At the same time, there were several details I didn’t consider, such as road conditions, extreme weather, and how those may impact a location. Next time I camp through Airbnb, these are all things I will ask my host about.
While Airbnb offers an easy booking process and many unique and rugged locations that experienced campers may enjoy, novice campers should be prepared to do plenty of research and ask a lot of questions before making plans to pack up the car and hit backcountry roads.
Who stays here: This was kind of like glamping for people who are against glamping. Although White Aspen does offer a glamping tent on the property, their rustic campsites offered a standard camping experience with just a little bit of added comfort, i.e. running water and a bonafide flushing toilet.

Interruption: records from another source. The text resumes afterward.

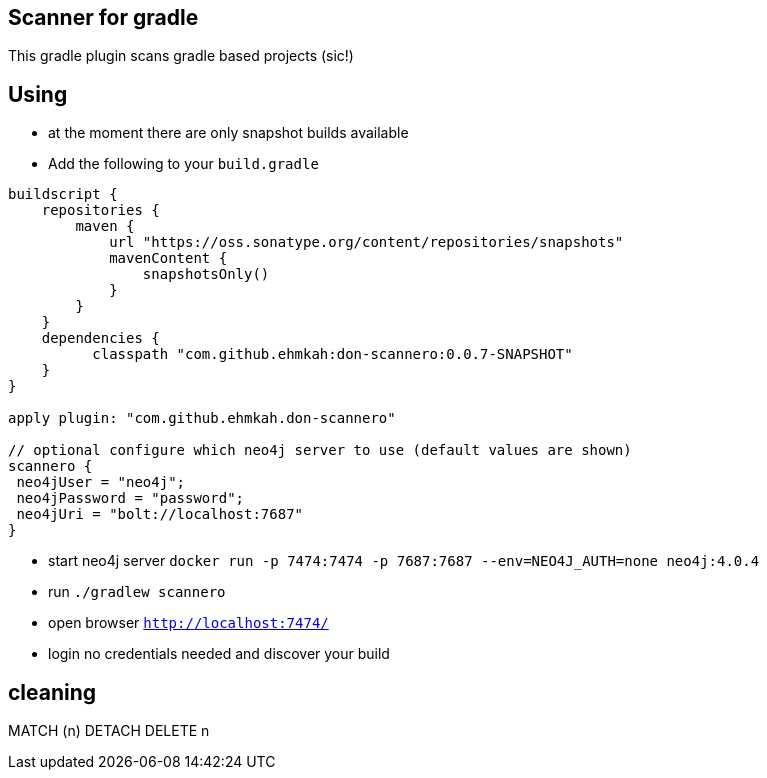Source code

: == Scanner for gradle

This gradle plugin scans gradle based projects (sic!)

== Using

* at the moment there are only snapshot builds available
* Add the following to your `build.gradle`
```
buildscript {
    repositories {
        maven {
            url "https://oss.sonatype.org/content/repositories/snapshots"
            mavenContent {
                snapshotsOnly()
            }
        }
    }
    dependencies {
          classpath "com.github.ehmkah:don-scannero:0.0.7-SNAPSHOT"
    }
}

apply plugin: "com.github.ehmkah.don-scannero"

// optional configure which neo4j server to use (default values are shown)
scannero {
 neo4jUser = "neo4j";
 neo4jPassword = "password";
 neo4jUri = "bolt://localhost:7687"
}

```

* start neo4j server `docker run -p 7474:7474 -p 7687:7687 --env=NEO4J_AUTH=none neo4j:4.0.4`
* run `./gradlew scannero`
* open browser `http://localhost:7474/`
* login no credentials needed and discover your build

## cleaning

MATCH (n)
DETACH DELETE n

We like: In a place this remote, I might have felt anxious about spending the night so far away from civilization. However, the knowledge that the host was living on-site, and only a message away felt reassuring.
We love: I won’t soon forget standing at 5,000 feet elevation and watching the clouds roll beneath my feet in an exclusive location that we pretty much had all to ourselves. It felt like a true rarity and a one-of-a-kind experience.
We think you should know: For a campsite that costs about the same as a basic hotel room, we certainly didn’t pay for a good night’s sleep. But we also weren’t expecting one. and were paying for the location. However, once you factor in the spectacular location, amenities, and on-site host, the price felt justified.
We’d do this differently next time: I would have asked for more information about the road conditions. I also would have felt extremely anxious in a basic rental car.
By nature, camping trips are risky business. Our trip had a lot of obstacles and mishaps from smoked-out weekends, big puddles, and high winds. It wasn’t exactly the whimsical escape into nature I envisioned.
However, my choice to camp through Airbnb offered added flexibility, inventory, convenience, and amenities over booking through a traditional camping platform.
If you’re considering a camping getaway, Airbnb is well worth a look to see if it fits within your needs and budget, especially if other major options are all booked up. And although there are likely similar backcountry campsites, they will require more camping know-how and you won’t always be able to bring your car. Not to mention, an on-site host, toilet, and running water cannot be guaranteed.
Although the timing wasn’t great for my particular trip, I’d happily give the site another shot in the summer when conditions would be better suited to enjoy such an incredible location.